Il celebre Tourcoing Jazz Festival ha concesso l’onore della sua chiusura ai Kokoroko, formazione londinese di otto elementi, che fonde ritmi dell’Africa occidentale con i sussurri e le grida della Londra contemporanea.
Negli ultimi tempi molte delle persone che conosco si sono imbattute in Abusey Junction su YouTube, “inno” dei Kokoroko. Ho collezionato una diversità di reazioni: c’è chi l’ha vissuta come un’invadenza, c’è chi invece ne è rimasto incuriosito. Io faccio parte degli ultimi e, vedendoli in cartellone nel festival, mi sono detta: “Perché no?”. Non so se ci fosse un accordo segreto e malefico tra i Kokoroko e YouTube per cui, alla fine di ogni selezione, autonomamente ti spuntava il loro pezzo. Ad ogni modo i ragazzi sono stati in grado di arrivare a quasi 30 milioni di ascolti.
Abusey Junction è stato selezionato da Gilles Peterson e Shabaka Hutchings per la compilation We Out Here, manifesto delle nuove sonorità del jazz londinese. I Kokoroko ne sono un esempio con il loro “soul shaking” ispirato a Fela Kuti, Ebo Taylor Tony Allen e al sound africano.
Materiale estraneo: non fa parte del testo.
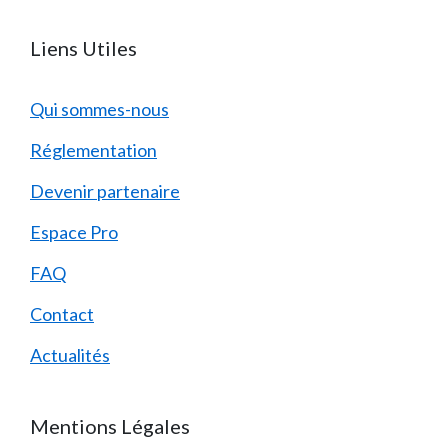
Liens Utiles
Qui sommes-nous
Réglementation
Devenir partenaire
Espace Pro
FAQ
Contact
Actualités
Mentions Légales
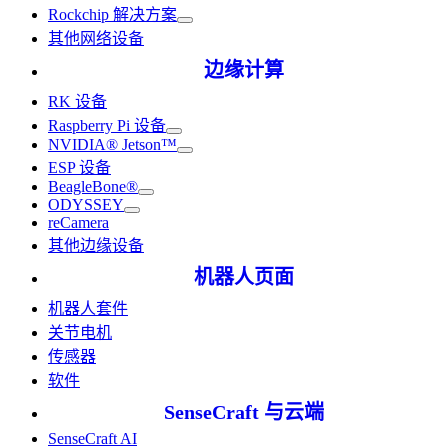
Rockchip 解决方案
其他网络设备
边缘计算
RK 设备
Raspberry Pi 设备
NVIDIA® Jetson™
ESP 设备
BeagleBone®
ODYSSEY
reCamera
其他边缘设备
机器人页面
机器人套件
关节电机
传感器
软件
SenseCraft 与云端
SenseCraft AI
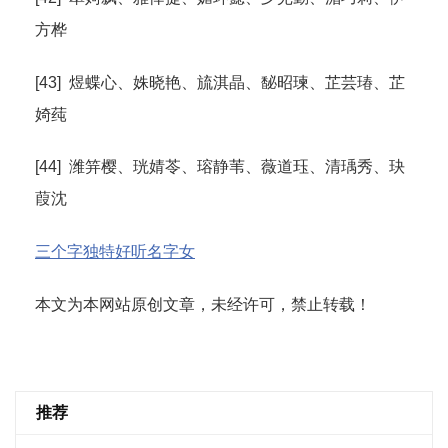
方桦
[43] 煜蝶心、姝晓艳、旈淇晶、馝昭瑓、芷芸瑃、芷
婍莼
[44] 潍笄樱、珖婧苓、瑢静苇、薇道珏、清瑀秀、玦
葭沈
三个字独特好听名字女
本文为本网站原创文章，未经许可，禁止转载！
推荐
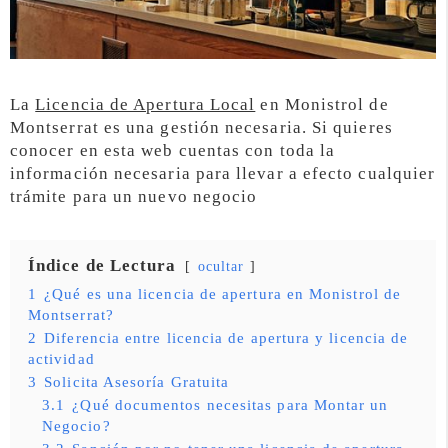
La
Licencia de Apertura Local
en Monistrol de
Montserrat es una gestión necesaria. Si quieres
conocer en esta web cuentas con toda la
información necesaria para llevar a efecto cualquier
trámite para un nuevo negocio
Índice de Lectura
ocultar
1
¿Qué es una licencia de apertura en Monistrol de
Montserrat?
2
Diferencia entre licencia de apertura y licencia de
actividad
3
Solicita Asesoría Gratuita
3.1
¿Qué documentos necesitas para Montar un
Negocio?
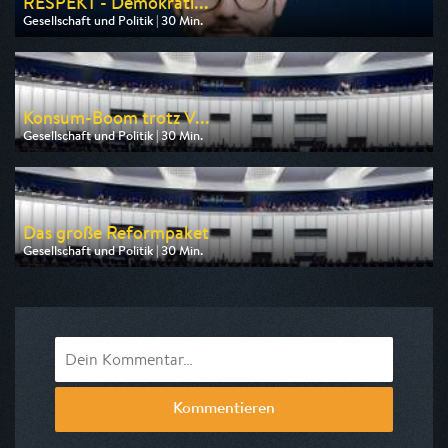
RESPEKT - Demokrati...
Gesellschaft und Politik | 30 Min.
Ausgestrahlt von ARD alpha
am 09.08.2026, 19:00
Konsum-Boom trotz V...
Gesellschaft und Politik | 30 Min.
Ausgestrahlt von Phoenix
am 10.08.2026, 14:30
Das große Reformpaket
Gesellschaft und Politik | 30 Min.
Ausgestrahlt von Phoenix
am 10.08.2026, 12:30
Kommentieren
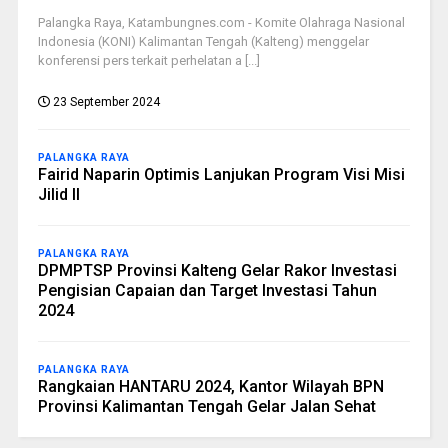
Palangka Raya, Katambungnes.com - Komite Olahraga Nasional
Indonesia (KONI) Kalimantan Tengah (Kalteng) menggelar
konferensi pers terkait perhelatan a [...]
23 September 2024
PALANGKA RAYA
Fairid Naparin Optimis Lanjukan Program Visi Misi
Jilid II
PALANGKA RAYA
DPMPTSP Provinsi Kalteng Gelar Rakor Investasi
Pengisian Capaian dan Target Investasi Tahun
2024
PALANGKA RAYA
Rangkaian HANTARU 2024, Kantor Wilayah BPN
Provinsi Kalimantan Tengah Gelar Jalan Sehat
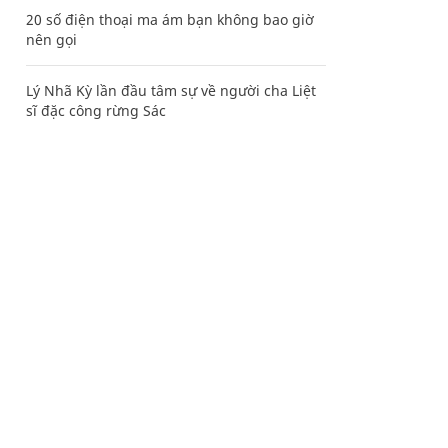
20 số điện thoại ma ám bạn không bao giờ
nên gọi
Lý Nhã Kỳ lần đầu tâm sự về người cha Liệt
sĩ đặc công rừng Sác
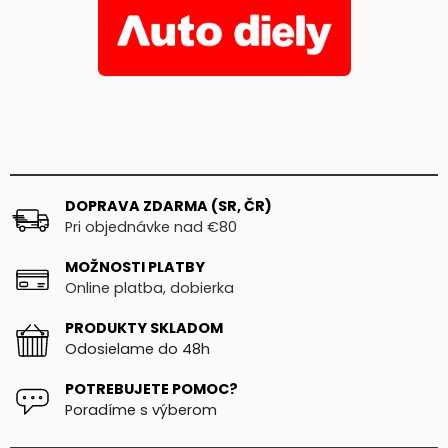
DOPRAVA ZDARMA (SR, ČR)
Pri objednávke nad €80
MOŽNOSTI PLATBY
Online platba, dobierka
PRODUKTY SKLADOM
Odosielame do 48h
POTREBUJETE POMOC?
Poradíme s výberom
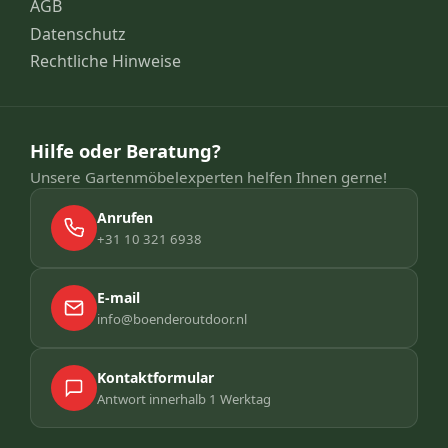
AGB
Datenschutz
Rechtliche Hinweise
Hilfe oder Beratung?
Unsere Gartenmöbelexperten helfen Ihnen gerne!
Anrufen
+31 10 321 6938
E-mail
info@boenderoutdoor.nl
Kontaktformular
Antwort innerhalb 1 Werktag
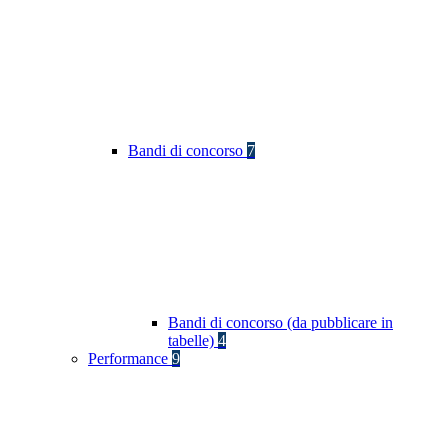
Bandi di concorso
7
Bandi di concorso (da pubblicare in
tabelle)
4
Performance
9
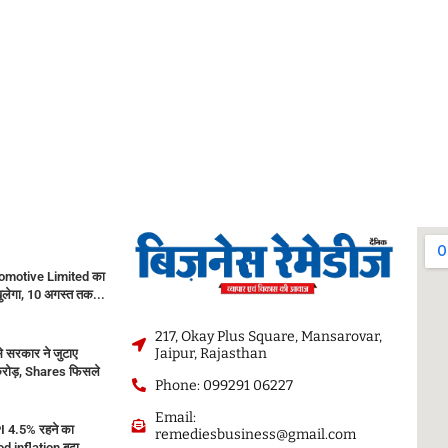
motive Limited का
ेगा, 10 अगस्त तक...
217, Okay Plus Square, Mansarovar,
Jaipur, Rajasthan
 सरकार ने जुटाए
रोड़, Shares फिसले
Phone: 099291 06227
Email:
PI 4.5% रहने का
remediesbusiness@gmail.com
d inflation बढ़ा...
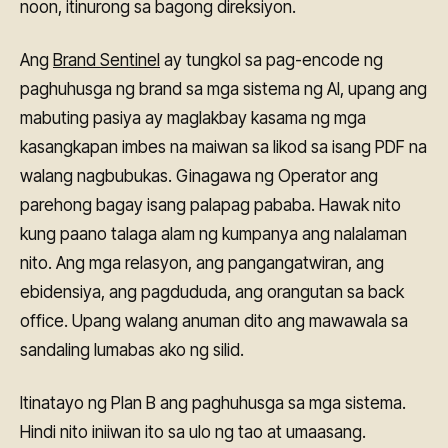
noon, itinurong sa bagong direksiyon.
Ang
Brand Sentinel
ay tungkol sa pag-encode ng
paghuhusga ng brand sa mga sistema ng AI, upang ang
mabuting pasiya ay maglakbay kasama ng mga
kasangkapan imbes na maiwan sa likod sa isang PDF na
walang nagbubukas. Ginagawa ng Operator ang
parehong bagay isang palapag pababa. Hawak nito
kung paano talaga alam ng kumpanya ang nalalaman
nito. Ang mga relasyon, ang pangangatwiran, ang
ebidensiya, ang pagdududa, ang orangutan sa back
office. Upang walang anuman dito ang mawawala sa
sandaling lumabas ako ng silid.
Itinatayo ng Plan B ang paghuhusga sa mga sistema.
Hindi nito iniiwan ito sa ulo ng tao at umaasang.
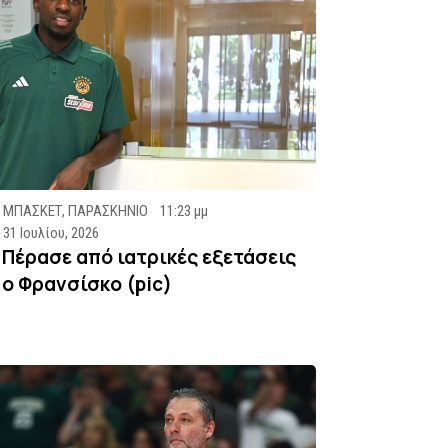
ΜΠΑΣΚΕΤ
,
ΠΑΡΑΣΚΗΝΙΟ
11:23 μμ
31 Ιουλίου, 2026
Πέρασε από ιατρικές εξετάσεις
ο Φρανσίσκο (pic)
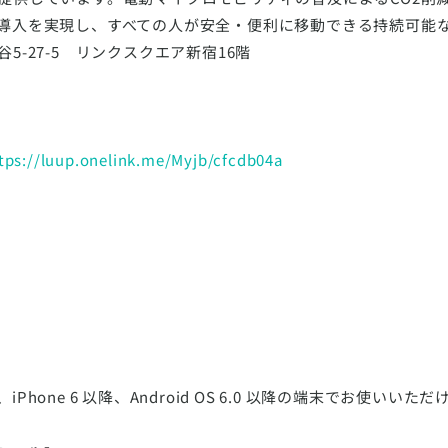
導入を実現し、すべての人が安全・便利に移動できる持続可能
-27-5 リンクスクエア新宿16階
tps://luup.onelink.me/Myjb/cfcdb04a
、iPhone 6 以降、Android OS 6.0 以降の端末でお使いいた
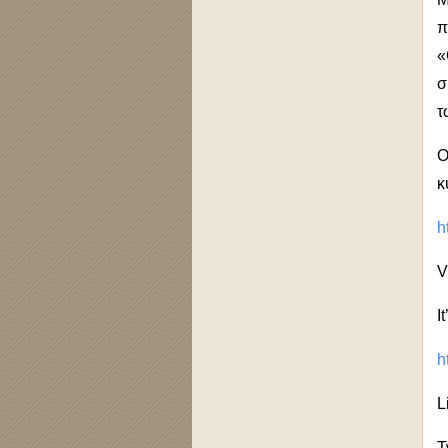
π
«
σ
τ
Ο
κ
h
V
I
h
L
T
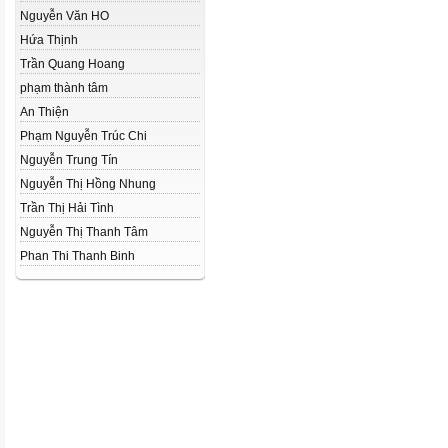
Nguyễn Văn HO
Hứa Thịnh
Trần Quang Hoang
phạm thành tâm
An Thiện
Phạm Nguyễn Trúc Chi
Nguyễn Trung Tín
Nguyễn Thị Hồng Nhung
Trần Thị Hải Tình
Nguyễn Thị Thanh Tâm
Phan Thi Thanh Binh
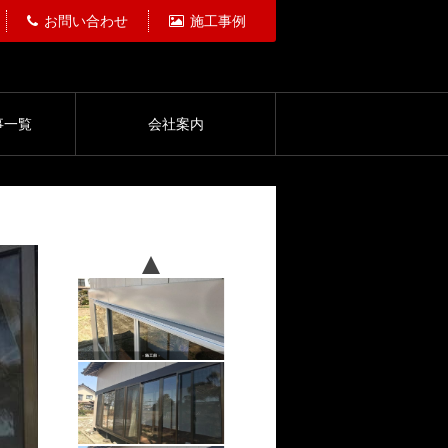
お問い合わせ
施工事例
事一覧
会社案内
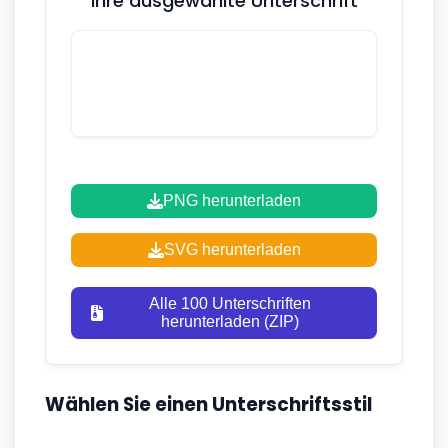
Ihre ausgewählte Unterschrift
PNG herunterladen
SVG herunterladen
Alle 100 Unterschriften
herunterladen (ZIP)
Wählen Sie einen Unterschriftsstil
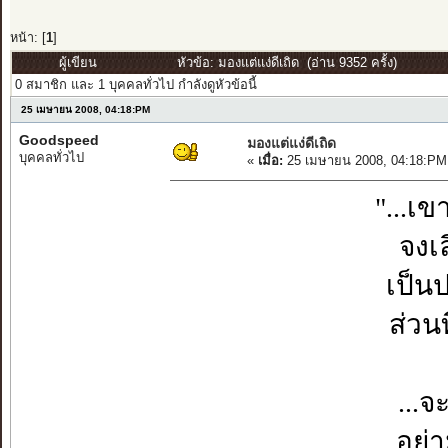
หน้า: [
1
]
ผู้เขียน
หัวข้อ: มองแต่แง่ดีเถิด (อ่าน 9352 ครั้ง)
0 สมาชิก และ 1 บุคคลทั่วไป กำลังดูหัวข้อนี้
25 เมษายน 2008, 04:18:PM
Goodspeed
มองแต่แง่ดีเถิด
บุคคลทั่วไป
«
เมื่อ:
25 เมษายน 2008, 04:18:PM
"...เข
จงเล
เป็น
ส่วนท
...จ
อย่า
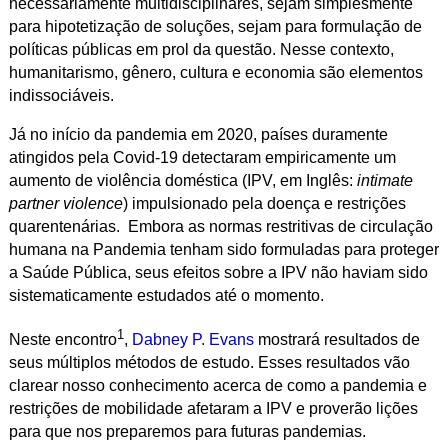
necessariamente multidisciplinares, sejam simplesmente
para hipotetização de soluções, sejam para formulação de
políticas públicas em prol da questão. Nesse contexto,
humanitarismo, gênero, cultura e economia são elementos
indissociáveis.
Já no início da pandemia em 2020, países duramente
atingidos pela Covid-19 detectaram empiricamente um
aumento de violência doméstica (IPV, em Inglês:
intimate
partner violence
) impulsionado pela doença e restrições
quarentenárias. Embora as normas restritivas de circulação
humana na Pandemia tenham sido formuladas para proteger
a Saúde Pública, seus efeitos sobre a IPV não haviam sido
sistematicamente estudados até o momento.
1
Neste encontro
,
Dabney P. Evans
mostrará resultados de
seus múltiplos métodos de estudo. Esses resultados vão
clarear nosso conhecimento acerca de como a pandemia e
restrições de mobilidade afetaram a IPV e proverão lições
para que nos preparemos para futuras pandemias.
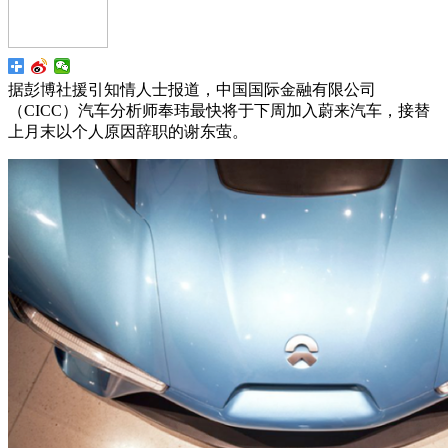
据彭博社援引知情人士报道，中国国际金融有限公司
（CICC）汽车分析师奉玮最快将于下周加入蔚来汽车，接替
上月末以个人原因辞职的谢东萤。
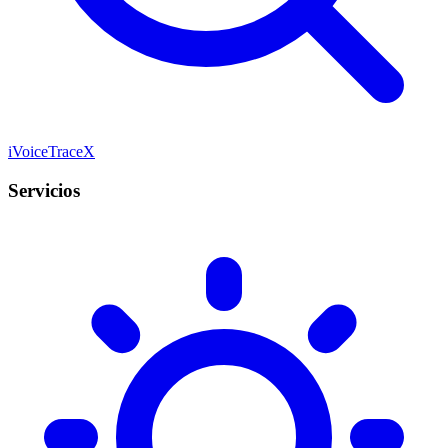
iVoiceTraceX
Servicios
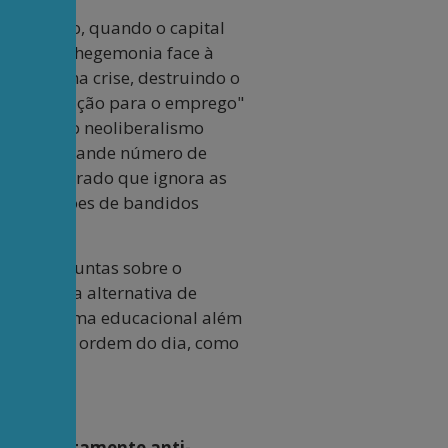
liberalismo, quando o capital
ter a sua hegemonia face à
a gerir uma crise, destruindo o
A "orientação para o emprego"
a crise do neoliberalismo
exclui um grande número de
urso alterado que ignora as
ra esquadrões de bandidos
 fazer perguntas sobre o
trajetória alternativa de
r um sistema educacional além
 a estar na ordem do dia, como
 e violentamente anti-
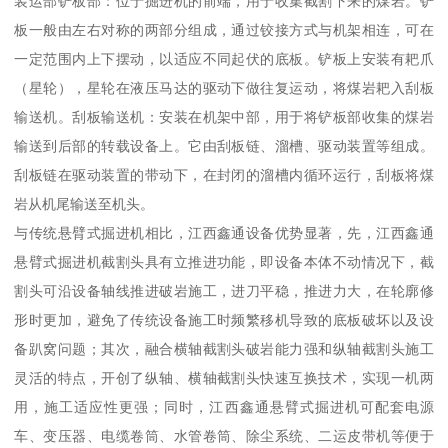
装运部铲板部：位于掘进机的前端，用于收集截割下来的煤岩。铲
板一般由左右对称的两部分组成，通过铰接方式与机架相连，可在
一定范围内上下摆动，以适应不同起伏的底板。铲板上安装有耙爪
（星轮），星轮在液压马达的驱动下做往复运动，将煤岩耙入刮板
输送机。刮板输送机：安装在机架中部，用于将铲板部收集的煤岩
输送到后部的转载设备上。它由刮板链、溜槽、驱动装置等组成。
刮板链在驱动装置的带动下，在封闭的溜槽内循环运行，刮板将煤
岩从机尾输送至机头。
与传统悬臂式掘进机相比，江西鑫通设备优势显著，先，江西鑫通
悬臂式掘进机截割头具有立推进功能，即设备本体不动情况下，截
割头可沿设备轴线推进破岩施工，进刀平稳，推进力大，在轮廓修
形时更加，避免了传统设备施工时频繁移机导致的底板破坏以及设
备趴窝问题；其次，融合横轴截割头破岩能力强和纵轴截割头施工
灵活的特点，开创了纵轴、横轴截割头快速互换技术，实现一机两
用，施工适应性更强；同时，江西鑫通悬臂式掘进机可配套电源
车、变压器、电缆卷筒、水管卷筒、除尘系统、二运皮带机等便于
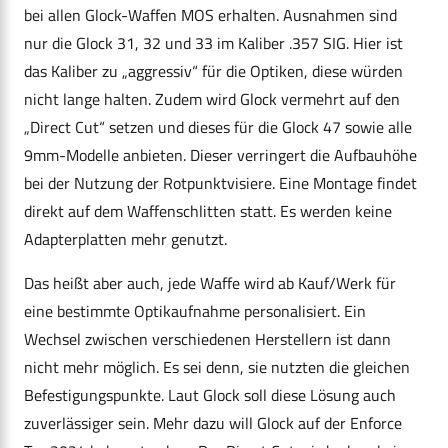
bei allen Glock-Waffen MOS erhalten. Ausnahmen sind
nur die Glock 31, 32 und 33 im Kaliber .357 SIG. Hier ist
das Kaliber zu „aggressiv“ für die Optiken, diese würden
nicht lange halten. Zudem wird Glock vermehrt auf den
„Direct Cut“ setzen und dieses für die Glock 47 sowie alle
9mm-Modelle anbieten. Dieser verringert die Aufbauhöhe
bei der Nutzung der Rotpunktvisiere. Eine Montage findet
direkt auf dem Waffenschlitten statt. Es werden keine
Adapterplatten mehr genutzt.
Das heißt aber auch, jede Waffe wird ab Kauf/Werk für
eine bestimmte Optikaufnahme personalisiert. Ein
Wechsel zwischen verschiedenen Herstellern ist dann
nicht mehr möglich. Es sei denn, sie nutzten die gleichen
Befestigungspunkte. Laut Glock soll diese Lösung auch
zuverlässiger sein. Mehr dazu will Glock auf der Enforce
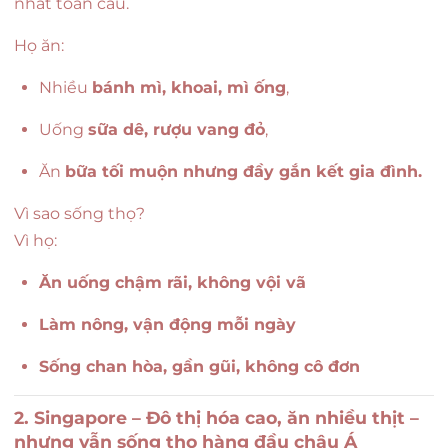
nhất toàn cầu.
Họ ăn:
Nhiều
bánh mì, khoai, mì ống
,
Uống
sữa dê, rượu vang đỏ
,
Ăn
bữa tối muộn nhưng đầy gắn kết gia đình.
Vì sao sống thọ?
Vì họ:
Ăn uống chậm rãi, không vội vã
Làm nông, vận động mỗi ngày
Sống chan hòa, gần gũi, không cô đơn
2. Singapore – Đô thị hóa cao, ăn nhiều thịt –
nhưng vẫn sống thọ hàng đầu châu Á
Sono capitanati dall’energica trombettista Sheila Maurice-Grey e trasmettono quell’effetto da “sala-prove” che, da una parte, ti mette a tuo agio. Però dall’altra può restituire un piccolo momento di poca professionalità. In soldoni, bisogna essere preparati anche per porsi come dei “tranquilloni” sul palco.
Il Magic Mirror – sorta di gazebo in legno costruito per l’occasione e messo nella piazza centrale di Tourcoing – è pieno, ma fortunatamente ti facilita una visione umana del concerto. Il festival, ormai da 33 anni, porta grandi nomi della scena nazionale e internazionale, ma non disdegna di concedere spazio al nuovo che avanza. E lo fa sia su piccoli che grandi palchi: i luoghi del festival, anche in caso di sold out, sono di grande vivibilità
L’atmosfera londinese, crogiolo di ispirazioni e di creazioni meticce, ha dato vita a questa formazione che ne porta il segno. Quella “spavalderia” artistica che solo metropoli cosmopolite come Londra sanno darti. È una città dove nascono melodie che si sporcano di presente mentre tengono un piede saldo nel passato che le guida.
La musica è trascinante, sebbene il concerto possa essere definito un continuum di assoli che mette a dura prova l’attenzione, spezzando la coralità dell’esibizione. Assoli che però non hanno riguardato basso e chitarra, se non alla fine del concerto, in cui viene loro concesso finalmente un unico momento di gloria. Senza contare che l’altra anima pulsante dei Kokoroko è Oscar Jerome, il chitarrista, non presente nel concerto di sabato scorso. Jerome è colui ad avere dato i natali ad Abusey Junction sul tetto di un edificio in Gambia, quando la band sì trovava lì per comporre.
Entusiasmo e verve non sono mancati, ma continuo comunque tutta la sera a pensare a cosa non mi convinca di questa band. Sono ottimi musicisti, sanno coinvolgere e intrattenere ma manca un filo. Quel filo conduttore che avevo scovato nella collettività sonora di Abusey Junction ma che poi non sono riuscita più a trovare se non in altri due o tre pezzi. Del brano ne ho potuto comunque godere nel finale di concerto, momento per eccellenza dedicato al “tormentone”. Il pezzo che mette sempre d’accordo tutti. D’altronde non ci si può congedare senza prima riappacificarsi col mondo.